E o que dizer de Baco Exu do Blues? O garoto é bom, chegou chegando com “Sulicídio” e emplacou um “hit de nicho” com “Te Amo Disgraça”. Aos 22 anos, no entanto, já foi recebido como mais um gênio ao colocar na praça “Bluesman”. “Uau, um conceito! Que capa! Que clip! “Empoderamento” negro! “Mestre!”. Não importa que contenha músicas tão ruins e dignas de vergonha alheia como “Desculpa Jay Z”, “Girassóis de Van Gogh” e “Kanye West da Bahia”. Discurso e prática não se sustentam. A turma do rap – os jornalistas bajuladores, os próprios artistas e cia ltda – se comportam exatamente como aqueles que gostam de tripudiar: como gangue acéfala que “defende os seus”, que recebe cada lançamento com histeria insuportável, um mundo fodão em que tudo é “excelente, espetacular, incisivo, necessário, histórico, lendário”. Não há espaço para dissidência. “É a hora de tomar de assalto”. E dá-lhe frases de efeito e uma necessidade desesperada de “acontecer”. Divertido.

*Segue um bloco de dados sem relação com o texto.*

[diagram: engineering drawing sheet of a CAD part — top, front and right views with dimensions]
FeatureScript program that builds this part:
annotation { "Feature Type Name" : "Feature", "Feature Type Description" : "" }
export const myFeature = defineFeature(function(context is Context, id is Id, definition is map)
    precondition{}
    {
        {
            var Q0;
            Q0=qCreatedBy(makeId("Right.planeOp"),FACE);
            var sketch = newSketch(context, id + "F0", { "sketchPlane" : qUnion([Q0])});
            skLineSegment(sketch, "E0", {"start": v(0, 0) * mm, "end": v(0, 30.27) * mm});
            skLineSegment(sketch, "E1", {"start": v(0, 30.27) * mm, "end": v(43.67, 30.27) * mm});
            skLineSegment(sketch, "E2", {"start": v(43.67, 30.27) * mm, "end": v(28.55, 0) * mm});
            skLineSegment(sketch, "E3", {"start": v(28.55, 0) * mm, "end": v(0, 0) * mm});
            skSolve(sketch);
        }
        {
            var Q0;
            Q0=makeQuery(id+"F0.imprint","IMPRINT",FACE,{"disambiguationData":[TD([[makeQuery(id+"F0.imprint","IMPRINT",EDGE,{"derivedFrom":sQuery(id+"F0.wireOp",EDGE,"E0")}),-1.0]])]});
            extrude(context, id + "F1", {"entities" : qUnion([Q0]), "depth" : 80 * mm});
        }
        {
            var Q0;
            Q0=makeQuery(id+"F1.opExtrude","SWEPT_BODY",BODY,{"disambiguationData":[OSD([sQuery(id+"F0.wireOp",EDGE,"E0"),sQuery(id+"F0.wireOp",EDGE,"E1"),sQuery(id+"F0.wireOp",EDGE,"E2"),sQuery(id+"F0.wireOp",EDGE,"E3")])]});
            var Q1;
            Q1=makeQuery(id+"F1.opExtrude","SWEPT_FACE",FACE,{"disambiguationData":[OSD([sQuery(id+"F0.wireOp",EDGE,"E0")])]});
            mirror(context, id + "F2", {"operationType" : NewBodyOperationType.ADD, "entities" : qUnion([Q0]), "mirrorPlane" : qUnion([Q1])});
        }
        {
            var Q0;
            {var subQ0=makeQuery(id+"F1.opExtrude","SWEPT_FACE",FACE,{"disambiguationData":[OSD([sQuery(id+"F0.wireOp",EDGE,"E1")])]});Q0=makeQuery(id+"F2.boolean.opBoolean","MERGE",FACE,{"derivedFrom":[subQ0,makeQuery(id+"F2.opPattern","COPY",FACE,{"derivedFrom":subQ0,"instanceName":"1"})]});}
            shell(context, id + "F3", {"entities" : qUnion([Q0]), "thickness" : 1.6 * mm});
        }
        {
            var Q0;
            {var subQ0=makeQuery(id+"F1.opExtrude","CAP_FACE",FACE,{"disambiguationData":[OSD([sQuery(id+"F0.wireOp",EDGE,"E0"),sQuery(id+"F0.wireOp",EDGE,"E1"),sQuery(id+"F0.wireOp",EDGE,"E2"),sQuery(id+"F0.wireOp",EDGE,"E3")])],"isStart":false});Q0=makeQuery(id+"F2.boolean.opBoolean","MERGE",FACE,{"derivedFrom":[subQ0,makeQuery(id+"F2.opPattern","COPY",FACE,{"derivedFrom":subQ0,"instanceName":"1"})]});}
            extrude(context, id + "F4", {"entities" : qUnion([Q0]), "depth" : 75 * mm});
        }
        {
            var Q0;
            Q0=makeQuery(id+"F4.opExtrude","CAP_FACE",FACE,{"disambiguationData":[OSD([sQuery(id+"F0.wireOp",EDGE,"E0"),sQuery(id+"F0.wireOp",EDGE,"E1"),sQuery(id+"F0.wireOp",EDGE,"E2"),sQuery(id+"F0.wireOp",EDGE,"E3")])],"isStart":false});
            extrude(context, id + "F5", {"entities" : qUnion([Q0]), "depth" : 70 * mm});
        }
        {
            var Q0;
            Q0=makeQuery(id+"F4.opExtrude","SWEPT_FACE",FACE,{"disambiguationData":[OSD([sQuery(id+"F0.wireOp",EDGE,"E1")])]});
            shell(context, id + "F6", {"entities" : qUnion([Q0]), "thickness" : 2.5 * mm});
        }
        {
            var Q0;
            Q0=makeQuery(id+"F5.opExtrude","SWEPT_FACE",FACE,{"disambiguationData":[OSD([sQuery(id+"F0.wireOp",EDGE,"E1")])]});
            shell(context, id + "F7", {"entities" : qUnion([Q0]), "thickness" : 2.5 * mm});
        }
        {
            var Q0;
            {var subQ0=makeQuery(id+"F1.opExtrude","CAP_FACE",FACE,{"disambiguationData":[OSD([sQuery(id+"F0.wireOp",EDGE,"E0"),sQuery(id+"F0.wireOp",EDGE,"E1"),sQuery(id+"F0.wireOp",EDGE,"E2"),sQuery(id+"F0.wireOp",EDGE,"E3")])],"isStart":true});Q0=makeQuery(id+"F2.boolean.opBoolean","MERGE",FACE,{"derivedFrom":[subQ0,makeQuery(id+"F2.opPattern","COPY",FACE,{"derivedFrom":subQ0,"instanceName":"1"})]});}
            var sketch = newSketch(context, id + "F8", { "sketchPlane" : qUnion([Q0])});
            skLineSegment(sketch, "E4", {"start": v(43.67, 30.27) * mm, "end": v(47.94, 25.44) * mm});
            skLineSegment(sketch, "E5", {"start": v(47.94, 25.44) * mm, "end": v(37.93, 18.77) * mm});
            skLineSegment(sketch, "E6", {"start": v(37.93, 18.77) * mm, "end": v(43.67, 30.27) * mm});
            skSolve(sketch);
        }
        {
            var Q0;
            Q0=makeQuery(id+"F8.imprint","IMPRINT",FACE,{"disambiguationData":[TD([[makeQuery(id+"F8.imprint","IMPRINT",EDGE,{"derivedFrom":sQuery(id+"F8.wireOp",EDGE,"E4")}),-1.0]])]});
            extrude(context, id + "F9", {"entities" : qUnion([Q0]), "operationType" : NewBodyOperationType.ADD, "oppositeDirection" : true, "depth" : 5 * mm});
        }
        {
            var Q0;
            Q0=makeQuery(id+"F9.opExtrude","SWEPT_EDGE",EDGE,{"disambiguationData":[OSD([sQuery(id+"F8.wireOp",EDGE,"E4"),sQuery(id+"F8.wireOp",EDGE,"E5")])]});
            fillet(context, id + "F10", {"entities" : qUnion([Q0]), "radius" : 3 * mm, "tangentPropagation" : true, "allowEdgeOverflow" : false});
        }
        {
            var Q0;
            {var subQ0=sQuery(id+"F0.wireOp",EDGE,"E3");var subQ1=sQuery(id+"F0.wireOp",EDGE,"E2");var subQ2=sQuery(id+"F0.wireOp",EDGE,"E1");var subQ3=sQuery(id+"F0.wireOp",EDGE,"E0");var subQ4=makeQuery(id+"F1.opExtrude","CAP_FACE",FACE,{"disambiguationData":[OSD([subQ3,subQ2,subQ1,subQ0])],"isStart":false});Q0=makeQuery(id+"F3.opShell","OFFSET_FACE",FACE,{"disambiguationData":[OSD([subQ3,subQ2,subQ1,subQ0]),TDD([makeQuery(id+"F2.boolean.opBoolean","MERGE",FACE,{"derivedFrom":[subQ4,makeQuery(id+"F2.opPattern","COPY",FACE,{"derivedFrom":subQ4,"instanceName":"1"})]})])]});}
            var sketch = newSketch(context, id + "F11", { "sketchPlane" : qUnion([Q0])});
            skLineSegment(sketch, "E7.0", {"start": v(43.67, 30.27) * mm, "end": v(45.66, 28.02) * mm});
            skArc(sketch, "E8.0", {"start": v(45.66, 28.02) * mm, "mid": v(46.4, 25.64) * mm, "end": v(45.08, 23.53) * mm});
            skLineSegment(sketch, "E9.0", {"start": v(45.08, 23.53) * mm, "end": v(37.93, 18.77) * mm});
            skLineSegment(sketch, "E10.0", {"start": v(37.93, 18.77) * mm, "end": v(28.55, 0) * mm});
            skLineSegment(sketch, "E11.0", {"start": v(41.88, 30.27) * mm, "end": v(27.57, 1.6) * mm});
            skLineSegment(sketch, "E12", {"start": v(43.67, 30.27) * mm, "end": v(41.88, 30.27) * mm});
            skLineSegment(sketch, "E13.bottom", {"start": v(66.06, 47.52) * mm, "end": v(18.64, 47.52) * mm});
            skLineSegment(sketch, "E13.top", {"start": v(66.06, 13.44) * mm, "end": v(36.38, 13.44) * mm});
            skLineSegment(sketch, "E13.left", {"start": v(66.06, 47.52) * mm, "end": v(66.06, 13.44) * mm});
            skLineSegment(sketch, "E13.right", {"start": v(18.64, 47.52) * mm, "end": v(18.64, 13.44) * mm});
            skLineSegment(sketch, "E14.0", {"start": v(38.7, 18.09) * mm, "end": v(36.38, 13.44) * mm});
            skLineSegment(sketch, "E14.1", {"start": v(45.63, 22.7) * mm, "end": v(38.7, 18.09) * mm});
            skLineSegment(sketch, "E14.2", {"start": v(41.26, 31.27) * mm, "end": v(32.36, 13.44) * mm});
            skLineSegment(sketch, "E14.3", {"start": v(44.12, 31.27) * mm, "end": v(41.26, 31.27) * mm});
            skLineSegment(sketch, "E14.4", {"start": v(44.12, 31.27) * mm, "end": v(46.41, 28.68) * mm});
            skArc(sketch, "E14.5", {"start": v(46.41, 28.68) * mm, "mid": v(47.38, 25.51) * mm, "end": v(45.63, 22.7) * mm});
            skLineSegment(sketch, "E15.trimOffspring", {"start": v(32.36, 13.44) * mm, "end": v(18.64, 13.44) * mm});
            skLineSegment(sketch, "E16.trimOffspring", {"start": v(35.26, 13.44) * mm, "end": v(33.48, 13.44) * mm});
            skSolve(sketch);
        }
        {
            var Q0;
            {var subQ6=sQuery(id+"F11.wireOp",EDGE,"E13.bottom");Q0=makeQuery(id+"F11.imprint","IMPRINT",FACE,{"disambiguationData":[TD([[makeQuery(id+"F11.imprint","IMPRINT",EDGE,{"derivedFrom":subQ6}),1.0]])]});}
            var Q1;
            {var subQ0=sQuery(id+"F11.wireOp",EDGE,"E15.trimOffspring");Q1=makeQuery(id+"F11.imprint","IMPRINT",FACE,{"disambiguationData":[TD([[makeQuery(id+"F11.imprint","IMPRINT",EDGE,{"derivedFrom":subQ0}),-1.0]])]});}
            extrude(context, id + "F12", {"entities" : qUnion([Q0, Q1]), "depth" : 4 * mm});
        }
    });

No rap e fora dele, o meio musical brasileiro se tornou isso aí. Um universo encantado em que todo mundo é amigo de todo mundo – exceto se for pra “causar” e chamar atenção, caso de “Sulicídio”. Um séquito interminável de bajulação, oba oba, lacração e compadrio. Nenhum diálogo, nenhum contraponto, nenhuma capacidade de olhar para o próprio umbigo com o mínimo de crítica e um sufocamento permanente do contraditório, não deixando sequer espaço para que ele aconteça.
Paradoxalmente, embora não admitam, uma postura em tudo alinhada com o presidente eleito que nos governará a partir de janeiro de 2019. Boa sorte com isso.